In the case of Barayagwiza, even if his case was not abduction, but his pre-trial rights had been violated including unlawful detention in the Republic of Cameroon. Amnesty International reacting on the ICTR Appeals Chamber’s decision, for the stay of the proceeding and his release, stated that ‘Amnesty International regrets that there have been violations of the procedural rights of fair trial of Jean-Bosco Barayagwiza (…) but nonetheless argued the Prosecution to file for ‘a request for a review of the decision’ which effectively resulted in the decision of March 31, 2000, reconsidering the earlier decision and ordered for a reduced sentence if he is found guilty and financial compensation if found innocent.

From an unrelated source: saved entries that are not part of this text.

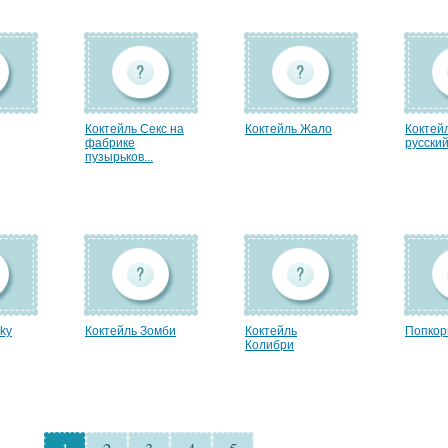
Коктейль Секс на
Коктейль Жало
Коктей
фабрике
русский.
пузырьков...
kу
Коктейль Зомби
Коктейль
Попкор
Колибри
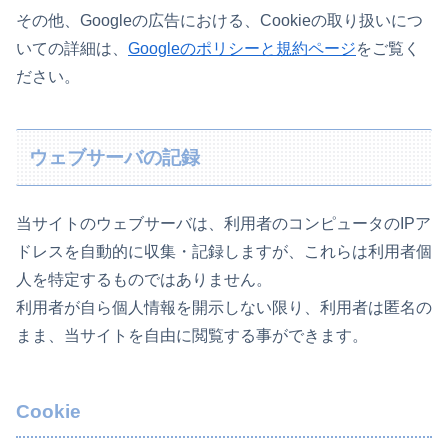
その他、Googleの広告における、Cookieの取り扱いにつ
いての詳細は、
Googleのポリシーと規約ページ
をご覧く
ださい。
ウェブサーバの記録
当サイトのウェブサーバは、利用者のコンピュータのIPア
ドレスを自動的に収集・記録しますが、これらは利用者個
人を特定するものではありません。
利用者が自ら個人情報を開示しない限り、利用者は匿名の
まま、当サイトを自由に閲覧する事ができます。
Cookie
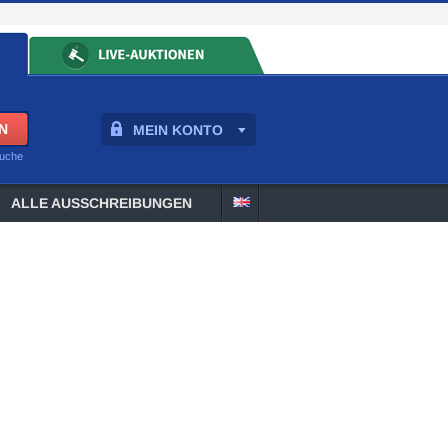
MEIN KONTO
suche
ALLE AUSSCHREIBUNGEN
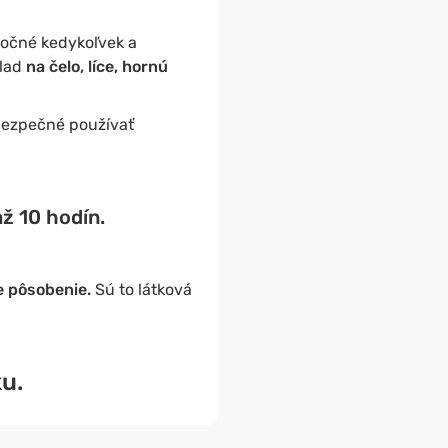
točné kedykoľvek a
klad
na čelo, líce, hornú
 bezpečné používať
až 10 hodín.
e pôsobenie.
Sú to látková
u.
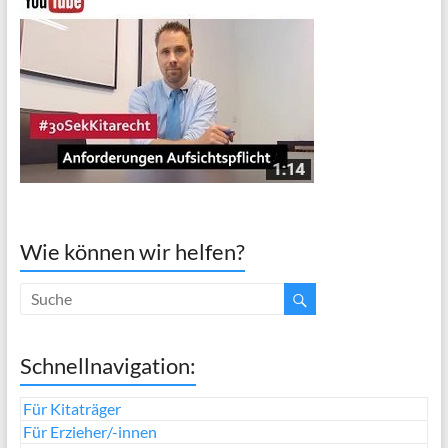
Wie können wir helfen?
Schnellnavigation:
Für Kitaträger
Für Erzieher/-innen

The trial of a person who has been brought before the court under a wrongful arrest is often justified under the protection of the interests of justice, and is more accepted when the prosecuting state had either applied other means (lawful) and failed, or when other means would not have resulted in a surrender of the suspect – the principle of Nunquam decurritur ad extraordinarium sed ubi deficit ordinarium (we should never resort to what is extraordinary, not until what is ordinary fails). This could be due to the fact that the hosting state is reluctant in executing the arrest warrant. For this case, it is fair to argue that charges against Rusesabagina are very serious (terrorism, murder, arson, etc.) making his trial justifiable under the interests of justice, and Rwanda had issued an arrest warrant against him, but given his popularity (visible in the current western media attention), it is predictable that Rwanda would have faced an uphill battle to obtain his extradition.

Therefore, it does make sense to suggest that when it is established that there was indeed some kind of violations of his pre-trial rights, that another remedy such as the reduction of the sentence be found, or financial compensation (if found innocent) as provided for under ICCPR (in its Article 9(5)) that: ‘Anyone who has been the victim of unlawful arrest or detention shall have an enforceable right to compensation.’ These are some of the legal issues we need to be discussing more, as we wait for his day in court, the rest is a distraction.

Dr. Alphonse Muleefu is a Senior Lecturer at the School of Law and Acting Principal of the College of Arts and Social Sciences (CASS) both of the University of Rwanda and is a member of the Rwanda Bar Association.